GERECHTSHOF ’s-GRAVENHAGE
Sector civiel recht
Uitspraak : 27 juni 2012
Zaaknummers : 200.098.508/01 en 200.103.879/01
Rekestnrs. rechtbank : FA RK 10-6147 en FA RK 11-637
[appellant],
wonende te [woonplaats],
verzoeker, tevens incidenteel verweerder, in hoger beroep,
hierna te noemen: de man,
advocaat mr. E.C. Kerkhoven te ’s-Gravenhage,
[geintimeerde],
wonende op een geheim adres,
verweerster, tevens incidenteel verzoekster, in hoger beroep,
hierna te noemen: de vrouw,
advocaat mr. C.M.M. Mikkers te Heeze.
PROCESVERLOOP IN HOGER BEROEP
De man is op 8 december 2011 in hoger beroep gekomen van een beschikking van 19 september 2011 van de rechtbank ’s-Gravenhage.
De vrouw heeft op 30 januari 2012 een verweerschrift tevens houdende incidenteel appel ingediend.
Op 23 maart 2012 is de mondelinge behandeling van de zaak aangevangen. De zaak is aangehouden omdat de advocaat van de man de oproep voor de zitting niet had ontvangen.
Van de zijde van de man is bij het hof op 25 mei 2012 op voorhand een pleitnotitie met bijlagen ingekomen.
De mondelinge behandeling van de zaak is op 25 mei 2012 voortgezet.
Ter zitting waren aanwezig:
- de man, bijgestaan door zijn advocaat;
- de advocaat van de vrouw.
De vrouw is, hoewel daartoe behoorlijk opgeroepen, niet verschenen.
PROCESVERLOOP IN EERSTE AANLEG EN VASTSTAANDE FEITEN
Voor het procesverloop en de beslissing in eerste aanleg verwijst het hof naar de tussenbeschikking van 2 mei 2011 van de rechtbank en de bestreden beschikking.
Bij de tussenbeschikking van 2 mei 2011 is de echtscheiding tussen partijen uitgesproken en is de behandeling van de zaak ten aanzien van de partneralimentatie en de verdeling aangehouden.
Bij de bestreden beschikking is bepaald dat de man met ingang van 19 september 2011, doch niet eerder dan de dag dat de beschikking van echtscheiding zal zijn ingeschreven in de registers van de burgerlijke stand, tegen kwijting aan de vrouw tot haar levensonderhoud zal uitkeren een bedrag van € 1.000,- per maand, (vanaf 19 september 2011) telkens bij vooruitbetaling te voldoen, voor de duur van één jaar en is de uitkering tot levensonderhoud van de vrouw na ommekomst van voornoemde periode van één jaar op nihil gesteld. Voorts is de verdeling van de huwelijksgemeenschap welke door de scheiding wordt ontbonden, als volgt vastgesteld:
1. aan de man worden toebedeeld (althans voor zover het schulden betreft, wordt bepaald dat de man deze voor zijn rekening neemt):
1.1 de inboedel;
1.2 de helft van de schuld bij PrimeLine per de peildatum (1 juni 2010), waartoe de man aan de vrouw een kopie van een afschrift waaruit het saldo van deze schuld op de peildatum blijkt, dient te verstrekken;
2. aan de vrouw wordt toebedeeld (althans voor zover het schulden betreft, wordt bepaald dat de vrouw deze voor haar rekening neemt):
2.1 de helft van de schuld bij PrimeLine per de peildatum (1 juni 2010).

_Opdracht_.
Ga verder met de uitspraak van het gerechtshof over de echtscheiding en de verdeling, te beginnen na de laatste zin van het fragment. De lijst die hierna komt, staat los van de uitspraak.

_Beschikbare gegevens_.

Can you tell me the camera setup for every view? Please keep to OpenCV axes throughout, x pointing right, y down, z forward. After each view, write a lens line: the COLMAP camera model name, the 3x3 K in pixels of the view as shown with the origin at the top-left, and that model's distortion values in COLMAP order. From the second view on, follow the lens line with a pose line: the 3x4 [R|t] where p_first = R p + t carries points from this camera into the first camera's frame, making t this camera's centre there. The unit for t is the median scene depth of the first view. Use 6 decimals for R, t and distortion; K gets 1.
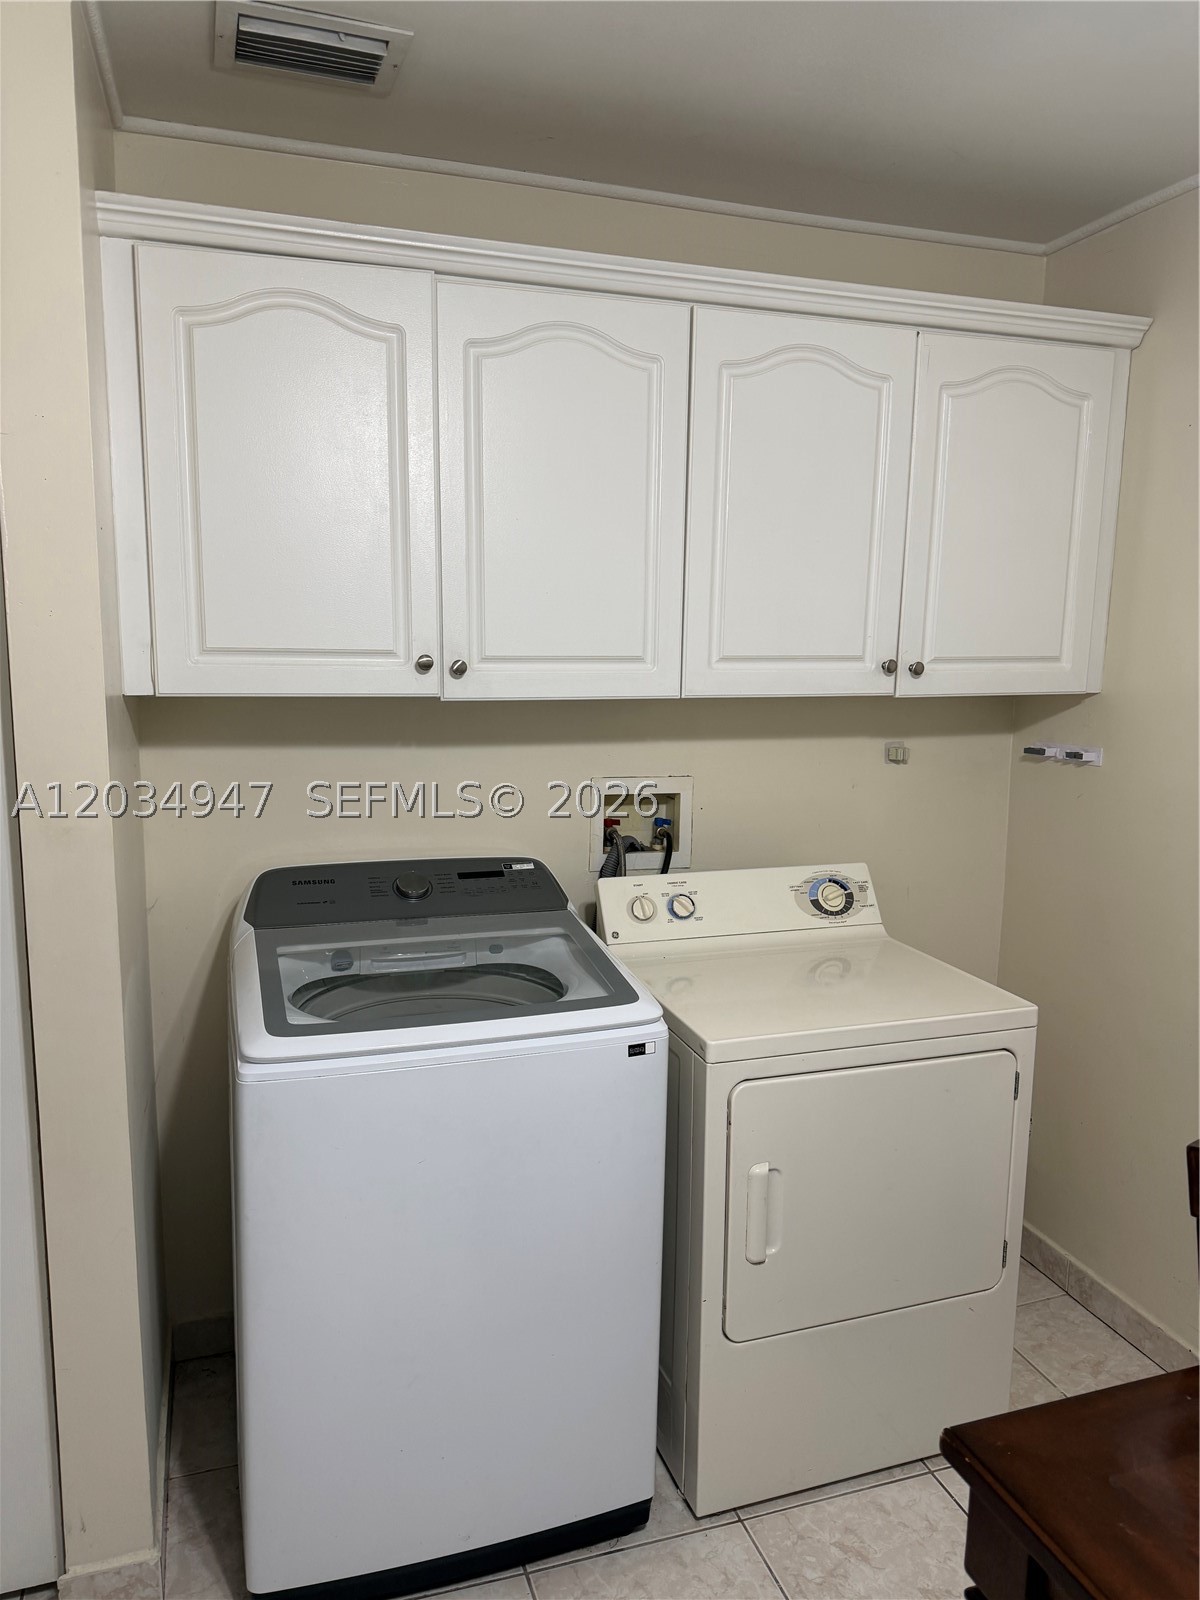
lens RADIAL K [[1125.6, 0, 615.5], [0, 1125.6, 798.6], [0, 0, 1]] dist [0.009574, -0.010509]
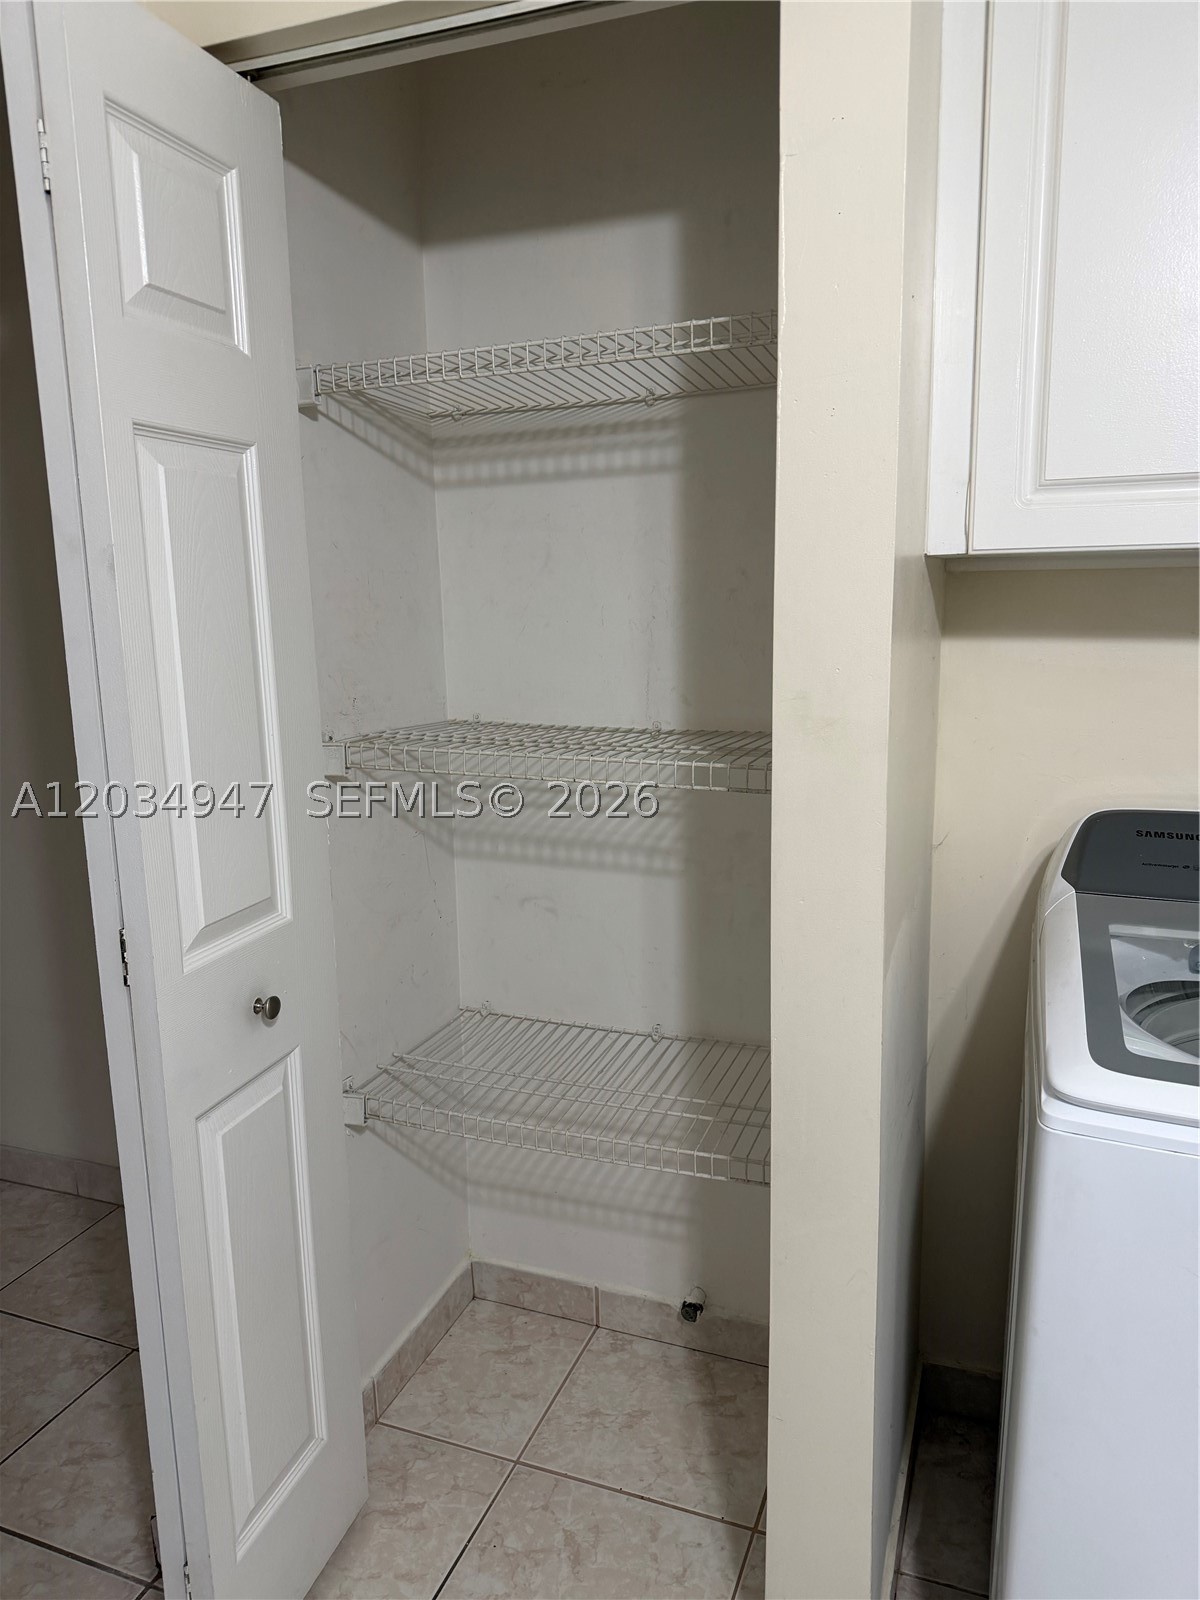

_Antwoord_.
Bepaald is dat de man in het kader van voornoemde verdeling (wegens overbedeling) aan de vrouw dient te voldoen een bedrag van € 1.960,50. Het meer of anders verzochte is afgewezen.
Het hof gaat uit van de door de rechtbank vastgestelde feiten, voor zover daar in hoger beroep geen grief tegen is gericht.
BEOORDELING VAN HET PRINCIPALE EN HET INCIDENTELE HOGER BEROEP
1. Het hof zal, zoals ter zitting aangegeven, gelet op het late tijdstip van indiening, geen acht slaan op de bij de pleitnotitie van de man gevoegde stukken, nu de advocaat van de vrouw er ter zitting bezwaar tegen heeft gemaakt dat het hof kennis neemt van deze stukken en deze stukken niet eenvoudig te doorgronden zijn.
2. In geschil is de door de man aan de vrouw te betalen uitkering tot haar levensonderhoud, hierna ook te noemen: de partneralimentatie, alsmede ter zake van de verdeling van de huwelijksgemeenschap welke door echtscheiding is ontbonden: de ontslagvergoeding van de man.
3. De man verzoekt bij beschikking, uitvoerbaar bij voorraad, de bestreden beschikking te vernietigen voor wat betreft de vastgestelde partneralimentatie en, in zoverre opnieuw beschikkende, te bepalen dat het verzoek van de vrouw om vaststelling van een partneralimentatie alsnog wordt afgewezen omdat enerzijds de vrouw in haar eigen behoefte kan voorzien en anderzijds de draagkracht van de man onvoldoende is.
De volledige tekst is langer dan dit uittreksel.